Naru Noodle Bar is the kind of place that reminds you why restaurants exist in the first place — not just to feed you, but to give you an experience you’ll talk about for weeks. From the fresh, house-made noodles and soul-warming ramen bowls to the intimate counter seating and the electric atmosphere of watching a passionate chef at work, every element is deliberate.
Yes, the Naru booking process is competitive. Yes, the prices lean toward the higher end. But the Naru Noodle Bar reviews don’t lie — this is a restaurant earning every bit of its reputation, one bowl at a time.
Set that Monday 8 PM alarm. You’ll thank yourself later.
FAQs About Naru Noodle Bar
Q1: Where is Naru Noodle Bar located?
Naru Noodle Bar is located at 105, Kengal Hanumanthaiah Road, Raja Ram Mohanroy Extension, Shanti Nagar, Bangalore.
Q2: How do I make a Naru Noodle Bar booking?
Naru Noodle Bar booking is available exclusively online. Bookings open every Monday at 8:00 PM on the official website (narunoodlebar.com). No walk-ins or phone bookings are accepted.
Q3: What are the opening hours of Naru Noodle Bar?
Naru Noodle Bar is open Tuesday to Sunday.

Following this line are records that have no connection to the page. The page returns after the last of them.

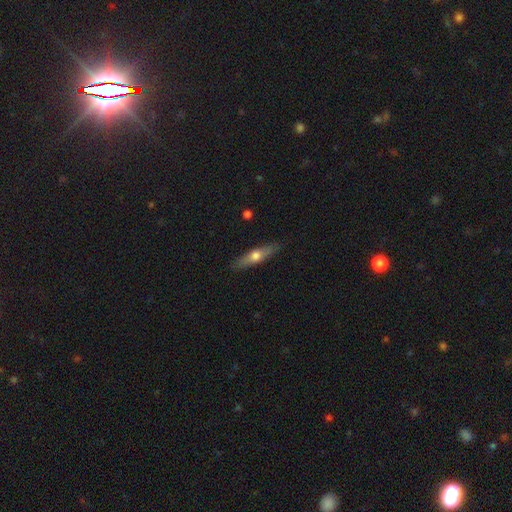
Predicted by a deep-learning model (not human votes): Q: Smooth or featured?
A: smooth (48%); runner-up: featured or disk (46%)
Q: Merging?
A: none (87%); runner-up: minor disturbance (9%)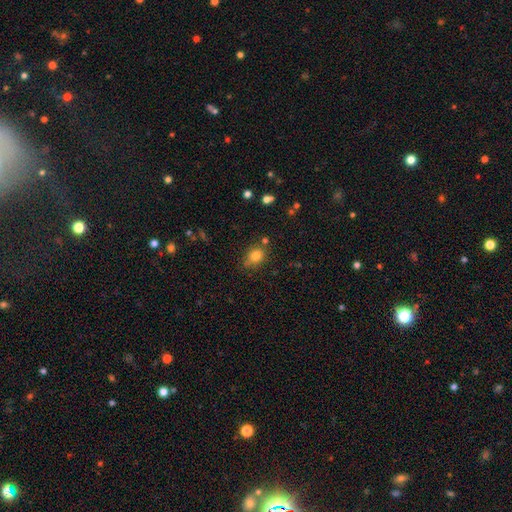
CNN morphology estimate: This appears to be a smooth galaxy with no disk features (80%) that is in between round and cigar-shaped (52%). Merging: none (69%).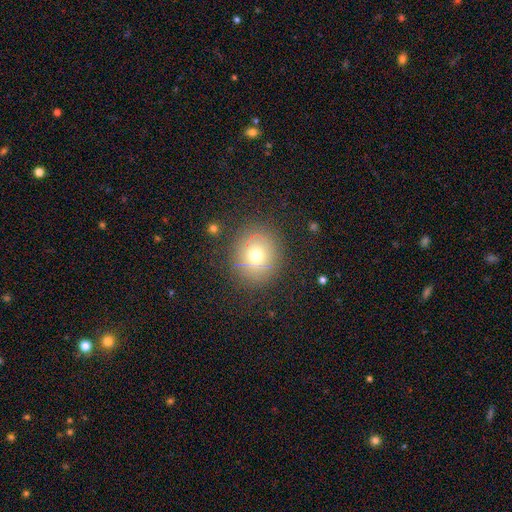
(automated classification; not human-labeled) Smooth or featured: smooth — 68% (featured or disk — 18%)
How rounded: round — 80% (in between — 19%)
Merging: none — 83% (minor disturbance — 11%)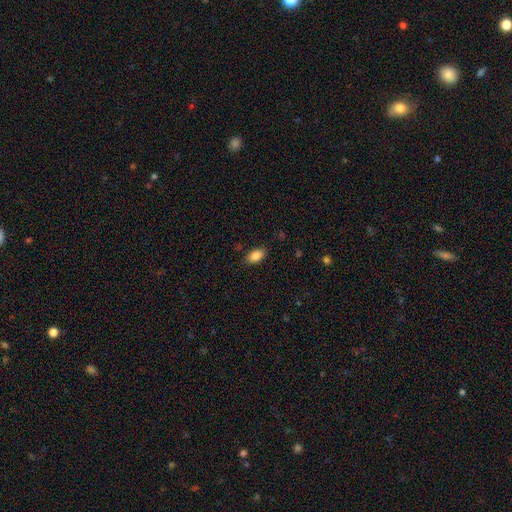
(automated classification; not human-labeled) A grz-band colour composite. It shows a smooth galaxy with no disk features (85%) that is in between round and cigar-shaped (90%). Merging: none (85%).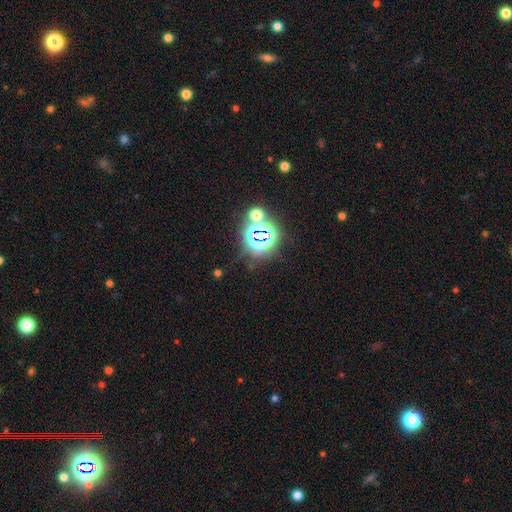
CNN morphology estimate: Smooth or featured? Predicted: star or artifact (p=0.79).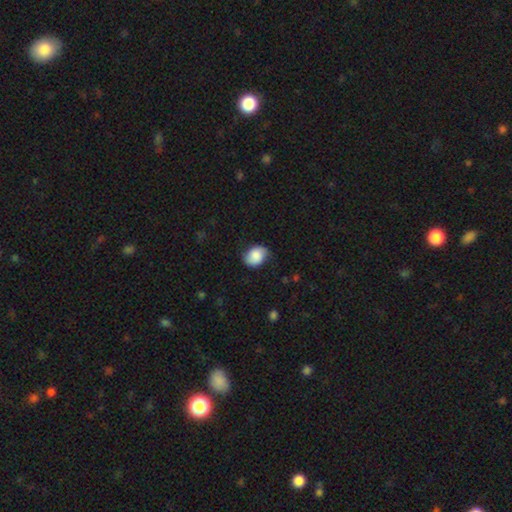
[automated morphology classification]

Lunch slots: 12:30 PM, 2:30 PM, 4:30 PM. Dinner slots: 6:30 PM and 8:30 PM. It is closed on Mondays.
Q4: Does Naru Noodle Bar have vegetarian options?
Yes! The Naru Noodle Bar menu includes vegetarian and vegan ramen options, along with vegetarian small plates. The menu rotates seasonally, so check the official site for current offerings.
Q5: Why is the Naru Noodle Bar so hard to book?
Naru Bangalore has only 20 seats and runs a time-slot dining format. With roughly 400 weekly covers and enormous demand, the Monday 8 PM online bookings typically sell out in under 90 seconds.